參哆啦 - 指令和參哆啦 - 聊天都設計用於單輪對話。在我們測試的大多數基準上,參哆啦大幅超越了開源多語言和特定地區的大語言模型,較小版本(參數少於10億)的參哆啦也能與70億參數的其他大語言模型競爭。
- 模型開發者:IndoNLP
- 模型變體:參哆啦基於兩種基礎模型(mT5和LLaMA - 2),每種模型都有不同的參數規模。基於mT5的參哆啦模型有3億(mT5 - small)、5.8億(mT5 - base)、12億(mT5 - large)、37億(mT5 - XL)和130億(mT5 - XXL)參數的版本;基於LLaMA - 2的參哆啦模型有70億(LLaMA2 - 7B)和130億(LLaMA2 - 13B)參數的版本。兩種變體都有參哆啦 - 指令和參哆啦 - 聊天兩種版本。所有130億參數的模型都使用LoRA進行調優,其他模型則進行全量微調。
在論文中,我們展示了使用LoRA對特定地區大語言模型進行適配是低效的,即130億(mT5 - XXL)參數的參哆啦模型性能略遜於12億(mT5 - large)參數的參哆啦模型,而訓練時間慢3倍,推理時間慢4倍。作為LoRA的替代方案,我們展示了詞彙替換作為一種有效且高效的特定地區適配策略的優勢,訓練和推理時間分別提高了 11.50% 和 18.71%。在評估性能方面,我們還展示了該模型的表現與使用原始詞彙訓練的參哆啦模型相當。我們還發布了經過印尼語詞彙適配的模型,記為 Indonesian - Vocab Instruct
。
- 輸入輸出:模型的輸入和輸出僅為文本。
- 模型架構
屬性 | 詳情 |
---|---|
模型類型 | [Cendol mT5 - small Instruct](https://huggingface.co/indonlp/cendol - mt5 - small - inst)、[Cendol mT5 - base Instruct](https://huggingface.co/indonlp/cendol - mt5 - base - inst)等多種模型變體 |
訓練數據 | Cendol Collection v1 或 Cendol Collection v2 |
參數規模 | 3億、5.8億、12億、37億、70億、130億等 |
調優策略 | 全量微調(Fully - Finetuned)或LoRA |
學習率 | 3.0 x 10 - 4、2.0 x 10 - 4、2.0 x 10 - 5、3.0 x 10 - 5、1.0 x 10 - 5 等 |
- 模型訓練時間:參哆啦的訓練時間為2023年10月至2024年1月。
- 許可證:參哆啦的使用遵循 [Apache 2.0許可證](https://choosealicense.com/licenses/apache - 2.0/)。

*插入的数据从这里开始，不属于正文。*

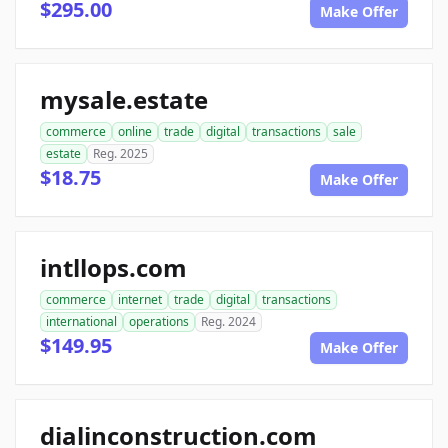
$295.00
Make Offer
mysale.estate
commerce
online
trade
digital
transactions
sale
estate
Reg. 2025
$18.75
Make Offer
intllops.com
commerce
internet
trade
digital
transactions
international
operations
Reg. 2024
$149.95
Make Offer
dialinconstruction.com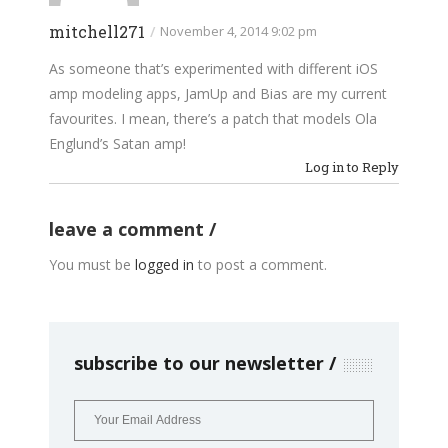
mitchell271
/
November 4, 2014 9:02 pm
As someone that’s experimented with different iOS
amp modeling apps, JamUp and Bias are my current
favourites. I mean, there’s a patch that models Ola
Englund’s Satan amp!
Log in to Reply
leave a comment
You must be
logged in
to post a comment.
subscribe to our newsletter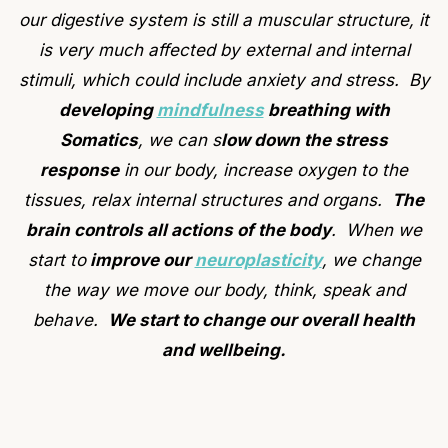
our digestive system is still a muscular structure, it
is very much affected by external and internal
stimuli, which could include anxiety and stress. By
developing
mindfulness
breathing with
Somatics
, we can s
low down the stress
response
in our body, increase oxygen to the
tissues, relax internal structures and organs.
The
brain controls all actions of the body
. When we
start to
improve our
neuroplasticity
, we change
the way we move our body, think, speak and
behave.
We start to change our overall health
and wellbeing.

- 研究論文:"Cendol: Open Instruction - tuned Generative Large Language Models for Indonesian Languages"
預期用途
- 預期用例:參哆啦主要用於研究,特別是印尼語相關的研究。參哆啦模型設計用於單輪指令,參哆啦 - 指令模型可用於特定任務指令,參哆啦 - 聊天模型可用於通用知識指令。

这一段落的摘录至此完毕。